Consider this something of a reading list, all based on a theme:
“The road of excess leads to the palace of wisdom… If the fool would persist in his folly he would become wise” — in which Bruce Charlton delves into this concept. In fact, a choice quote, w/which I strongly empathize:
If I have any virtue in a higher than usual degree it probably is exactly this – that I persist in my folly, with honesty, until its falsehood becomes evident and unavoidable;
Another, more central to the point of this post:
Error is self-correcting IF we stick by it honestly, and follow it through to conclusion…This created world has ultimate coherence, since it is the product of one God. Therefore, all error will reveal itself in incoherence.
Similar, from the Junior Ganymede:
There are a few phrases that are so true that they have the force of incantations and bywords. They come to mind now:
The only way out is through.
You can’t go home again.
No man can step in the same river twice.
The deep meaning of the Atonement is that you can never escape history. You can only embrace it so fully that you master it.

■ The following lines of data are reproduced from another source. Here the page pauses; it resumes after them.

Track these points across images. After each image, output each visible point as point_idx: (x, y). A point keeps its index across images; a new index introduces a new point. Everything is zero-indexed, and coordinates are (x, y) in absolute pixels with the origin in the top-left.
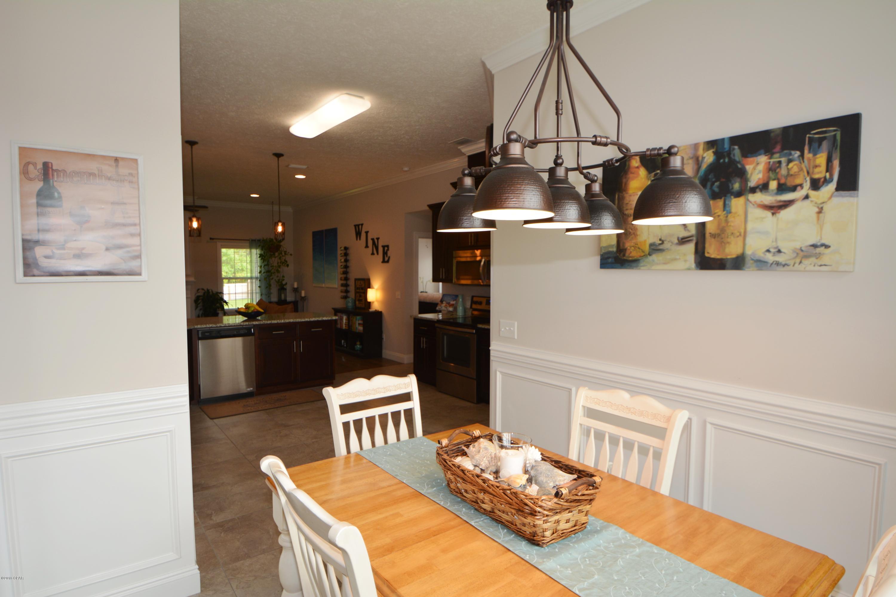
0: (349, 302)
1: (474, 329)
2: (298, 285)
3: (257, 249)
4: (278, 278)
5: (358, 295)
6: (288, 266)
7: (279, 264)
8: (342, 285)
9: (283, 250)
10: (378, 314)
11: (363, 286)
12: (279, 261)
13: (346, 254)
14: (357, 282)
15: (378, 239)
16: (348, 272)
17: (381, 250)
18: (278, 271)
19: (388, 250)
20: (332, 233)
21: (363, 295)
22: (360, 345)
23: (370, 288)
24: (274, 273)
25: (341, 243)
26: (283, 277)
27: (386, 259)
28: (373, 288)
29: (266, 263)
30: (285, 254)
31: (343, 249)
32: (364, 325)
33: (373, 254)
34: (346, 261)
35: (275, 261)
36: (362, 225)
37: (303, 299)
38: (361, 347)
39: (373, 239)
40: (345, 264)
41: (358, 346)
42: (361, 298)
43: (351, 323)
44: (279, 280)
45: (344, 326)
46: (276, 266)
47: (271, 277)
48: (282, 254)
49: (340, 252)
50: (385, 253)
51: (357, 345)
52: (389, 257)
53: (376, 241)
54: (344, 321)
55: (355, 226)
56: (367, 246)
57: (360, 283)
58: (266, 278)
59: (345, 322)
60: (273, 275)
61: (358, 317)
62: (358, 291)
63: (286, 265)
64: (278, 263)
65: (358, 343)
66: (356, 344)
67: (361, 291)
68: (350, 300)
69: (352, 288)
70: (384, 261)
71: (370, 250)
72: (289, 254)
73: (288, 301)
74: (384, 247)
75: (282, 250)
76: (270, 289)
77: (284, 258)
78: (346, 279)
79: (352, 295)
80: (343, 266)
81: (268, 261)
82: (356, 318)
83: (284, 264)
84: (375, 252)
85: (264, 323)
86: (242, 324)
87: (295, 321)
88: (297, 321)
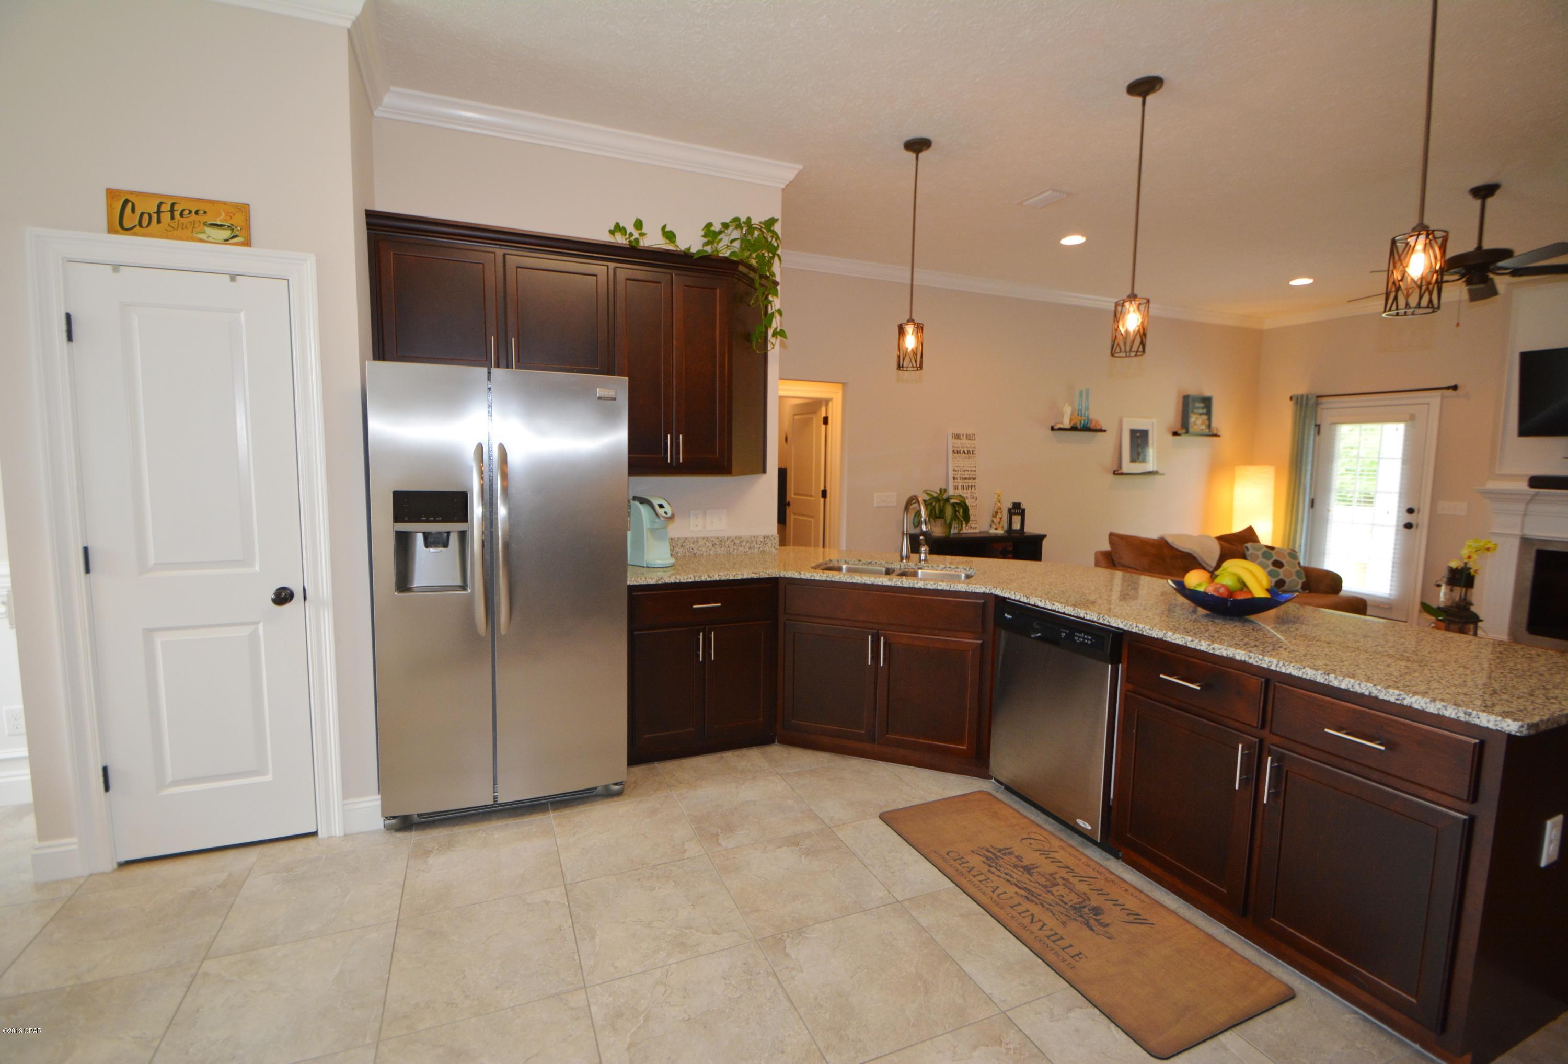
85: (1140, 632)
86: (1082, 616)
87: (1252, 661)
88: (1265, 666)
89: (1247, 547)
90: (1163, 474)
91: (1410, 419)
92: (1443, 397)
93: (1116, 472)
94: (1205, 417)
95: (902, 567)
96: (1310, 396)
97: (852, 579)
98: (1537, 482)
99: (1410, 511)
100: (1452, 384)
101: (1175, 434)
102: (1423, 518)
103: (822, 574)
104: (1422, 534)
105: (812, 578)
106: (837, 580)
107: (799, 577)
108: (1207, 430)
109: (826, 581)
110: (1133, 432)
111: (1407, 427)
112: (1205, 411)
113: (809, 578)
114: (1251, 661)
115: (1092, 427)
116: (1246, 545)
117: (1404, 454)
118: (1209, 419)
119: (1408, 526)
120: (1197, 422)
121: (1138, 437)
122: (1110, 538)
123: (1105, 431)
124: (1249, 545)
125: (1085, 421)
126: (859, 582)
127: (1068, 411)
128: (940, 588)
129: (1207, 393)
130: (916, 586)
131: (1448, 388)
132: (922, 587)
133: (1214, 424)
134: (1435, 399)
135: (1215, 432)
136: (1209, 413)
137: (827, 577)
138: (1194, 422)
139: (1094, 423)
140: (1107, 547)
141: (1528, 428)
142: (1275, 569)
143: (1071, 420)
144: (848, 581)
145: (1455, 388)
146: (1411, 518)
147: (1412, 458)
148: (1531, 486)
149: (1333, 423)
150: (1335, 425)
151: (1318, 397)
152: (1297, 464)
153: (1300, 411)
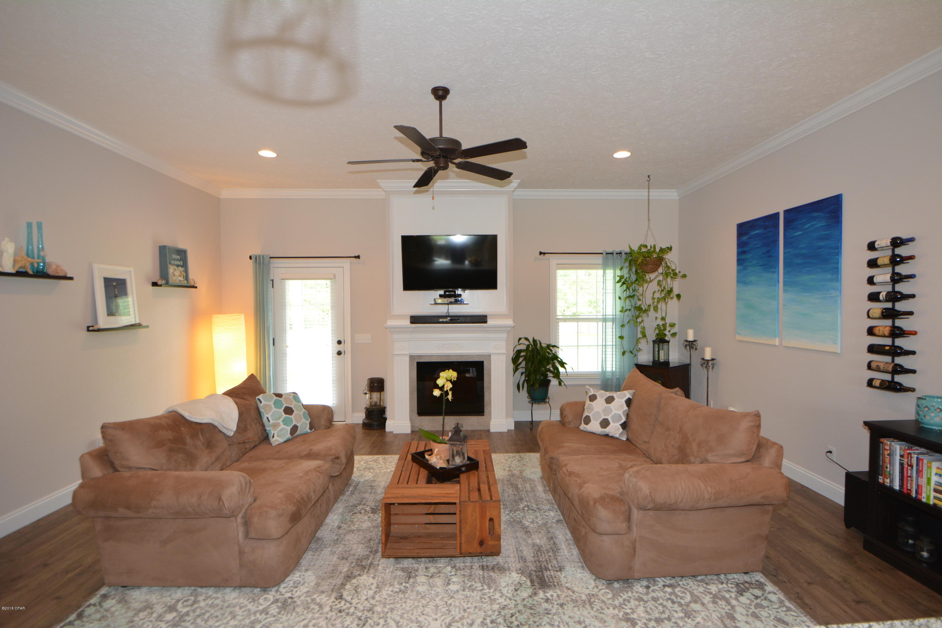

That, it turns out, is also the deep meaning of the creation story.
Today our Sunday School lesson was on David and Bathsheba, the adulterers who begat Solomon, and Christ.
And, here, some thoughts of my own, heavily inspired by Venkatesh Rao’s Breaking Smart (note to NRX would-be conquerors of the world: that whole series is required reading):
Simple solutions that solve the problem you want solved, and fit the way the problem is framed in your mind are easy to come up with and think about. But that rules out a very large set of solutions that don’t fit those criteria, but fit others that you might care about a lot if you stopped to think about them.
An example that springs to mind are Douglas fir trees. Douglas firs grow very tall—taller than their root structure should allow. They should fall down. But they don’t, because they intertwine their roots with each other, such that each tree is supporting a number of other trees, which are supporting it in turn.
I first heard about Douglas firs as a sort of morality tale on the “value of supporting one another.” And that is all well and good. But what I think is unexplored is that you cannot meaningfully answer the question of “Which tree is holding up the others?” Well, they kind of all are, even as they are all held up in turn. What is true is the root structure is very efficient—each connection serves both to receive support, and to give it, depending on circumstance. When I think of this, the words “elegant” and “beautiful” come to mind, the way a mathematician uses them.
And finally: pretty much anything from The Last Psychiatrist, who is merciless in the spotlighting of incoherence, and lies to oneself.